Several times I heard voices, and men moving about, after I parted with the Legionnaires. But I saw no one. About 4am, I began moving higher up the side of the mountain until I found what I thought might be a suitable hiding place. It was, so far as I could tell in the darkness, a heavy thicket of trees, and brush, into which I could crawl, and spend the day.
The flashes and booms of mortars and artillery rounds seemed loud and close by, and there were constant flares and explosion flashes to the south. I thought, make that devoutly prayed, I was beyond the Viet Minh lines and staging areas. My best guess was that I was about six miles north of the French perimeter. It was the morning of May fifth, and time for some sleep. I was completely bushed.
I dropped my pants and took a crap. Then I slept and napped all day, and tried to do it without moving. As every soldier knows, it is movement, more than anything else, that draws attention.

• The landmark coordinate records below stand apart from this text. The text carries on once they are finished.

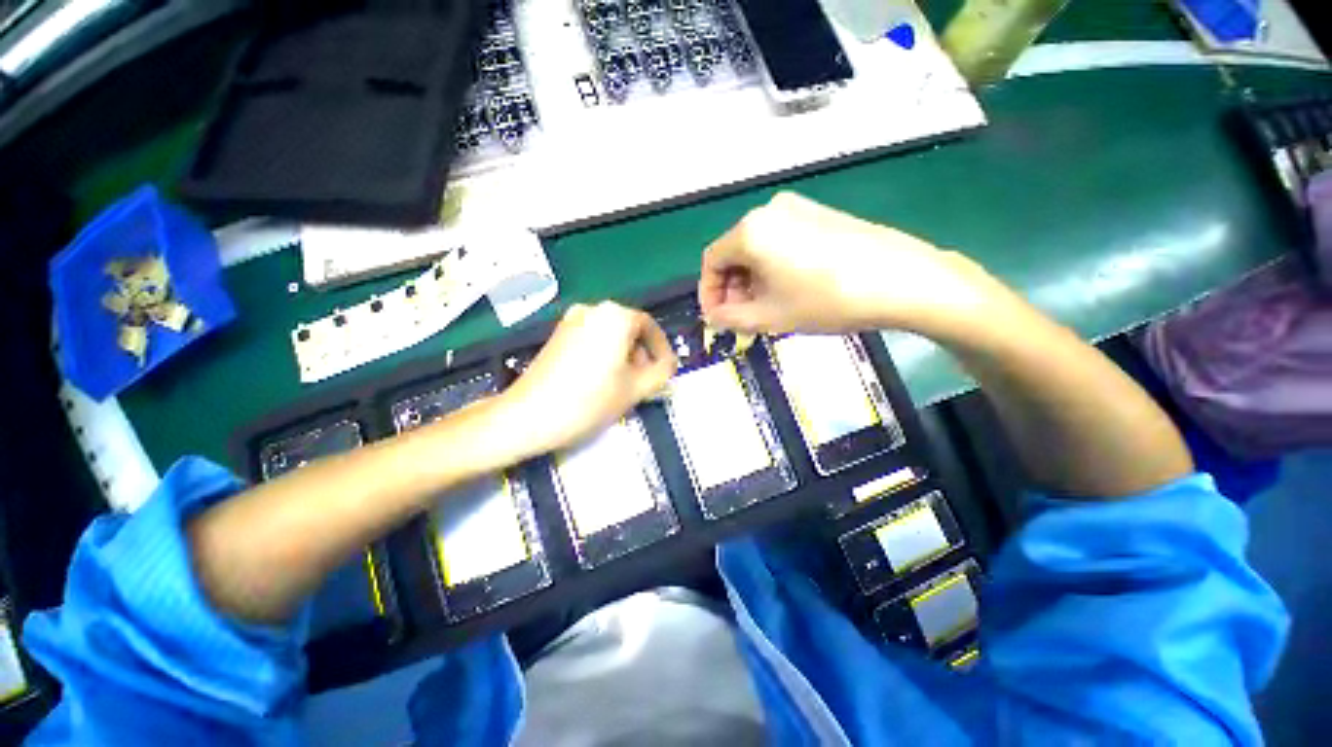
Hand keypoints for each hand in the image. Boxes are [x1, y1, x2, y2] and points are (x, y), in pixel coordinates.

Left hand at [501, 301, 676, 454]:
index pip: (650, 326)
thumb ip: (662, 372)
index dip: (662, 350)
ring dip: (624, 357)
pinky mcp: (557, 335)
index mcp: (615, 316)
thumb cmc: (589, 400)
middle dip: (642, 354)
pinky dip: (604, 356)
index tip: (666, 371)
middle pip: (629, 329)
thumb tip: (668, 364)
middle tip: (646, 381)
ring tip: (624, 385)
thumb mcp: (636, 388)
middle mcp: (593, 310)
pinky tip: (601, 381)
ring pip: (610, 336)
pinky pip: (592, 340)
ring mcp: (571, 321)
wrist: (529, 416)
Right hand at [699, 192, 995, 336]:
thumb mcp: (769, 317)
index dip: (709, 293)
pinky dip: (773, 267)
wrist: (900, 279)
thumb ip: (730, 318)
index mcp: (751, 231)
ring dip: (752, 280)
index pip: (712, 261)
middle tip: (742, 318)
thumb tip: (713, 316)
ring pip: (758, 248)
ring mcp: (798, 209)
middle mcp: (769, 211)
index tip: (717, 318)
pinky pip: (781, 241)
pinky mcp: (819, 214)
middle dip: (732, 289)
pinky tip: (789, 289)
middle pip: (734, 253)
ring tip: (766, 308)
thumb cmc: (825, 300)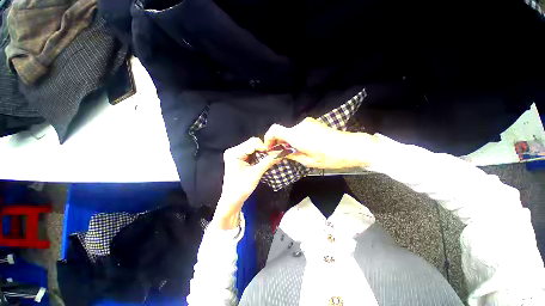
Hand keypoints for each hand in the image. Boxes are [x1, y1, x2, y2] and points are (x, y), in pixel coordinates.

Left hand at [214, 137, 280, 229]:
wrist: (232, 200)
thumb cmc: (241, 188)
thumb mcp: (256, 174)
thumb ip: (268, 162)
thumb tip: (281, 154)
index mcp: (234, 153)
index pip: (253, 143)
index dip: (265, 148)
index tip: (274, 155)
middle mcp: (234, 150)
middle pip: (253, 143)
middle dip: (263, 150)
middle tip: (271, 157)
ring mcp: (236, 153)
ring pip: (253, 147)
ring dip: (262, 153)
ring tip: (268, 159)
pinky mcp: (239, 157)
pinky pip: (251, 152)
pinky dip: (258, 155)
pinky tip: (262, 161)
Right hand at [264, 117, 379, 168]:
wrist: (349, 147)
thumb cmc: (328, 157)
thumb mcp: (307, 161)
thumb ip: (290, 155)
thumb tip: (278, 153)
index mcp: (296, 135)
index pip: (274, 130)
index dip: (268, 138)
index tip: (270, 148)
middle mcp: (299, 126)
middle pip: (282, 131)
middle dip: (279, 142)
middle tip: (282, 153)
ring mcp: (307, 123)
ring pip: (291, 131)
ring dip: (289, 140)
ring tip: (295, 152)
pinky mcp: (313, 123)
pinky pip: (299, 130)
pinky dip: (296, 137)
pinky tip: (304, 146)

Just before twilight, I slowly raised my head until I spotted the Laotian mountains. I think. Then I looked at my compass to see the direction I’d have to take to reach the mountain range that I would have to cross in order to get into Laos. In the distance, I could hear the thunder of the Viet Minh shells arriving in the perimeter, and the answering explosions from what was left of the French artillery beyond it.
Almost time to go.
When it got fully dark, I moved out as rapidly as possible in the slight moonlight, over the ridge, and into the next valley. Then, after carefully looking and listening for what seemed like hours, while I waited for a cloud to cover the moon, I took a deep breath to settle my nerves, and moved out into the open to wade across a small stream running down the valley. Every second I expected to hear shooting, or a shout, and the sound of running feet.